Construction of core@double-shell structured energetic composites with simultaneously enhanced thermal stability and safety performance

Abstract

The poor thermal stability and high sensitivity severely hinder the practical application of hexanitrohexaazaisowurtzitane (CL-20). Herein, a kind of novel core@double-shell CL-20 based energetic composites were fabricated to address the above issues. The coordination complexes which consist of natural polyphenol tannic acid (TA) and FeIII were chosen to construct the inner shell, while the graphene sheets were used to build the outer shell. The resulting CL-20/TA-FeIII/graphene composites exhibited simultaneously improved thermal stability and safety performance with only 1 wt% double-shell content, which should be ascribed to the intense physical encapsulation effect from inner shell combined with the desensitization effect of carbon nano-materials from outer shell. The phase transition (ε to γ) temperature increased from 173.70 °C of pure CL-20 to 191.87 °C of CL-20/TA-FeIII/graphene composites.
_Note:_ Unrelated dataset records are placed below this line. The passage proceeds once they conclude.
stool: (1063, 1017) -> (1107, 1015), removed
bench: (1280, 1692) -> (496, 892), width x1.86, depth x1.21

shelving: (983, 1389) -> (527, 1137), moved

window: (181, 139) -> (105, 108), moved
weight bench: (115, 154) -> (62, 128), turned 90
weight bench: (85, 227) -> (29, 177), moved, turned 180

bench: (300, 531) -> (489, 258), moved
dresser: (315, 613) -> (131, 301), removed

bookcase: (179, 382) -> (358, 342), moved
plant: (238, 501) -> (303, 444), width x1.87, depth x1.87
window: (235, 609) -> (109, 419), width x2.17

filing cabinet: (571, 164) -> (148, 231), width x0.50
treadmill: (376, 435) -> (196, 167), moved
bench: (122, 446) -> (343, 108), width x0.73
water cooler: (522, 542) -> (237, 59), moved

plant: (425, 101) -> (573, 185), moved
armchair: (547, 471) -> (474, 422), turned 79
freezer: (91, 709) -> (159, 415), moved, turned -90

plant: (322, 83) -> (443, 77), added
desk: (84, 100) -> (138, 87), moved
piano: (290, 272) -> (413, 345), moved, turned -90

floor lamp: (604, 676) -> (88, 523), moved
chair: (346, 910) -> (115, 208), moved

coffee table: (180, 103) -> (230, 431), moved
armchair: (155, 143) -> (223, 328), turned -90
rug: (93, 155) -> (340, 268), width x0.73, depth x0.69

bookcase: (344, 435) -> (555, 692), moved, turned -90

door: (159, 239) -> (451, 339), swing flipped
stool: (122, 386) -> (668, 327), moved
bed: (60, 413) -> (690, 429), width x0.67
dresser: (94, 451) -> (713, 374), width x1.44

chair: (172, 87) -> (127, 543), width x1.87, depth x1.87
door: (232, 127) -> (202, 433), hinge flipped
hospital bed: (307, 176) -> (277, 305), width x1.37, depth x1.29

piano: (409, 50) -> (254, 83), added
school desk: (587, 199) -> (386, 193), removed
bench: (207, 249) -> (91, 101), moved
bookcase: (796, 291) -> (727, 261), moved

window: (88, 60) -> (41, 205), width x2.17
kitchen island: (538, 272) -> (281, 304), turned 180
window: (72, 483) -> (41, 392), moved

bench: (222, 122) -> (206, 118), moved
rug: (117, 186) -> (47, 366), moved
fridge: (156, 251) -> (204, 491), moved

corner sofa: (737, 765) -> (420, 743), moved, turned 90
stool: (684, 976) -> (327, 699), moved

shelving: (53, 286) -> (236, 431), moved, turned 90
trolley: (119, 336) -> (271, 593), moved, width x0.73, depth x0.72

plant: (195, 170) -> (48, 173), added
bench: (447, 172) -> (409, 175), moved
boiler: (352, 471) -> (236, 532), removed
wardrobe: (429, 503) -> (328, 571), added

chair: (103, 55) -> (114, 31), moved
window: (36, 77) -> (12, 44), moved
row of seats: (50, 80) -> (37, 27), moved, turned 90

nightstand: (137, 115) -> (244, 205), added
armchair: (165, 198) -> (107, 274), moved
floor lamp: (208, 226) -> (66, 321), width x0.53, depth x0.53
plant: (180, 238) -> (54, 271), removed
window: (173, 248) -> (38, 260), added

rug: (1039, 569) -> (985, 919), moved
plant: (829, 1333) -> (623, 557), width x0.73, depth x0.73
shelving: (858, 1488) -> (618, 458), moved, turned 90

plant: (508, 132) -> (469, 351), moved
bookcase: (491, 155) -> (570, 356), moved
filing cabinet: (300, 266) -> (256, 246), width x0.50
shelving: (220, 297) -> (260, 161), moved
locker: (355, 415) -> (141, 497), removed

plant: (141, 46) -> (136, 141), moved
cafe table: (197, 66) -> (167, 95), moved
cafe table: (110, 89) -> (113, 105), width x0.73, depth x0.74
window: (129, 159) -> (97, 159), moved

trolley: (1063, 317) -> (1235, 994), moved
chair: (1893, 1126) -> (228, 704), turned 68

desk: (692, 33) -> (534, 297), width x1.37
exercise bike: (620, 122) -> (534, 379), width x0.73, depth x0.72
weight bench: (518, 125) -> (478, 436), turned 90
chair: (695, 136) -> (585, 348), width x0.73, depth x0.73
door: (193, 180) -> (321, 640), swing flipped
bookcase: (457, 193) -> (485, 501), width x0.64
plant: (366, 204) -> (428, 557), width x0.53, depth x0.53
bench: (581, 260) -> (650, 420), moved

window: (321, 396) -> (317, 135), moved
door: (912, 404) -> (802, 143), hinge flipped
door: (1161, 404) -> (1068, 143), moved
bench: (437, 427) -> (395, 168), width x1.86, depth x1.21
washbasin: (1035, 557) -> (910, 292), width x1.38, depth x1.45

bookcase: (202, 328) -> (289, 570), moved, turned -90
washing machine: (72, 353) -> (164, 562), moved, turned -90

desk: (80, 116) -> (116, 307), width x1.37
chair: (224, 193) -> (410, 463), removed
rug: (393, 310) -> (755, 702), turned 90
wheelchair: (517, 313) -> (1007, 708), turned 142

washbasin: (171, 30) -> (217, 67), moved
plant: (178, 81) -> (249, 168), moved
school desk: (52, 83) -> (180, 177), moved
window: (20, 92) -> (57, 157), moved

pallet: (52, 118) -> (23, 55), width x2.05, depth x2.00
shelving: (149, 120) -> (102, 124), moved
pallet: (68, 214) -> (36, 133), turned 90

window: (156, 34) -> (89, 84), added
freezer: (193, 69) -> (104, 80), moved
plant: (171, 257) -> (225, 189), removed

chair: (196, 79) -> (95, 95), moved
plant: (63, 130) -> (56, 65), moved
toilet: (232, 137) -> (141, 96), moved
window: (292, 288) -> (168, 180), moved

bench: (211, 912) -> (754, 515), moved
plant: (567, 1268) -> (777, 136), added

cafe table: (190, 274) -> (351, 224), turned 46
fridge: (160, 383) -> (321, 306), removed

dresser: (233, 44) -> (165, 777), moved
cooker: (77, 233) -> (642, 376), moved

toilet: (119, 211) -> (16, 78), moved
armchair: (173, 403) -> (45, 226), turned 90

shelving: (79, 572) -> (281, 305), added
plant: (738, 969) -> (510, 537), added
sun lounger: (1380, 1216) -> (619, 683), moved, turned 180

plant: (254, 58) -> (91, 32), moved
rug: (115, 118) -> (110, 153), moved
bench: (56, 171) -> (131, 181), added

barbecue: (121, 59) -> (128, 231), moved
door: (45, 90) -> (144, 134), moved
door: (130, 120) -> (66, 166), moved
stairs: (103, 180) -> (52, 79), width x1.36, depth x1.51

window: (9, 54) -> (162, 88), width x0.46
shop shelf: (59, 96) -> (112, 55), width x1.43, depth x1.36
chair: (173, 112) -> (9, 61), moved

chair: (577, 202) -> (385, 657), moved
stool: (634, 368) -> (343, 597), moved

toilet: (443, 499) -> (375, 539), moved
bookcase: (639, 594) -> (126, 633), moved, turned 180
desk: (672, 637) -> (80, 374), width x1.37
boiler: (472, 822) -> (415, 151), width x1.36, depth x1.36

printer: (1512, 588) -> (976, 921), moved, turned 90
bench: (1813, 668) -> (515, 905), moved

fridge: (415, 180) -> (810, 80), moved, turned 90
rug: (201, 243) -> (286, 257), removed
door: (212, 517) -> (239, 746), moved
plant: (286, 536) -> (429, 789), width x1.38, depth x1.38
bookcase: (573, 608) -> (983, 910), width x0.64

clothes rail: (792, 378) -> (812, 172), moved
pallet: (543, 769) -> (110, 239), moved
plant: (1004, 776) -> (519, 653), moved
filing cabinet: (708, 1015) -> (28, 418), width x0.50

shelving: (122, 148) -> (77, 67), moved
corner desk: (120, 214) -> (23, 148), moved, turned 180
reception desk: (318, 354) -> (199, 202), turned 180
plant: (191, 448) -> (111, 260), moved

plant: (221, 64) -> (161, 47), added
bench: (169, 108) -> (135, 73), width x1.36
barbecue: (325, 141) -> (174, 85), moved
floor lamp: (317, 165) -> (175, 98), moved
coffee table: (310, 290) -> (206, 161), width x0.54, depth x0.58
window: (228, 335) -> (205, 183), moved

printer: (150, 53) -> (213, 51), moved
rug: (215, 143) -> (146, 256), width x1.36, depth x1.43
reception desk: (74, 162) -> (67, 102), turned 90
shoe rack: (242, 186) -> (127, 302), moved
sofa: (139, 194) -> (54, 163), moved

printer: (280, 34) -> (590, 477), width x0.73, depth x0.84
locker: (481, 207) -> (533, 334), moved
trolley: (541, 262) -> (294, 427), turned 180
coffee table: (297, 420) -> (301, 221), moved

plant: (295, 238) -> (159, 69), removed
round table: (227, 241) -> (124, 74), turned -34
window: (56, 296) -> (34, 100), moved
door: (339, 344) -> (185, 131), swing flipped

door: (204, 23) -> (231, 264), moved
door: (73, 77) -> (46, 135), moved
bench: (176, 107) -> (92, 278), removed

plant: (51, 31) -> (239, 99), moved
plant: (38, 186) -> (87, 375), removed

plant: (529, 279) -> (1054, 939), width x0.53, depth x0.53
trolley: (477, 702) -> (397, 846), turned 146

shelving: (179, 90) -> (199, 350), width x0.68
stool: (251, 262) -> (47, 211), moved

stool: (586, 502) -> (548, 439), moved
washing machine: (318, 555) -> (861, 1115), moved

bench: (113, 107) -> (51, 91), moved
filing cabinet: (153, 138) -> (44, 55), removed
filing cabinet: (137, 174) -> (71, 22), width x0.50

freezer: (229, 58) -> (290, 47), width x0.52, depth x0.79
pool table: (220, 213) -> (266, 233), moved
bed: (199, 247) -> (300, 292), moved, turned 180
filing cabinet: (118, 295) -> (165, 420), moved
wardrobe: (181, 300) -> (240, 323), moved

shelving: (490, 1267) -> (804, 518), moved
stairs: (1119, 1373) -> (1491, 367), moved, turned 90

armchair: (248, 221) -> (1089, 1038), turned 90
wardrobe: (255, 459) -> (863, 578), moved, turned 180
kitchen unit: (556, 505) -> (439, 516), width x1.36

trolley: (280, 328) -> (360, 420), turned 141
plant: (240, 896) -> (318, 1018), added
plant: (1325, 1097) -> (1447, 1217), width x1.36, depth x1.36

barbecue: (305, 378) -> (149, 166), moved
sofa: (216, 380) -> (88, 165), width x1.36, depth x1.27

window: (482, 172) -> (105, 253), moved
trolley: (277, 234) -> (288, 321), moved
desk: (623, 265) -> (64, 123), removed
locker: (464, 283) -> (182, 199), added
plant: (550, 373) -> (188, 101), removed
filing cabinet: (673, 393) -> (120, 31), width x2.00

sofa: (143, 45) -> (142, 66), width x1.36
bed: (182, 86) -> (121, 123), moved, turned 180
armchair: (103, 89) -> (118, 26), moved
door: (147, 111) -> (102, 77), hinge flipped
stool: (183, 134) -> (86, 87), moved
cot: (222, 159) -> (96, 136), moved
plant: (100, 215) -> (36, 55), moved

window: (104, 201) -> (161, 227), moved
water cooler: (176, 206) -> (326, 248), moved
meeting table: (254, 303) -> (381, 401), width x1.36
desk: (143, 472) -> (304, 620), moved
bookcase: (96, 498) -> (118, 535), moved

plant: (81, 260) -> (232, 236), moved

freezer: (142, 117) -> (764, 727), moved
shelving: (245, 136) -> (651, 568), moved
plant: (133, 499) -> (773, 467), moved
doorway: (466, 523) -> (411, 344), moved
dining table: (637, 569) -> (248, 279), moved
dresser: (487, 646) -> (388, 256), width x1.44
Meanwhile, the characteristic drop height (H50) dramatically increased from 14.7 cm of pure CL-20 to 112.8 cm of CL-20/TA-FeIII/graphene composites, indicating much superior safety performance after the construction of the double-shell structure. In general, this work has provided an effective and versatile strategy to conquer the thermal stability and safety issues of CL-20 and contributes to the future application of high energy density energetic materials.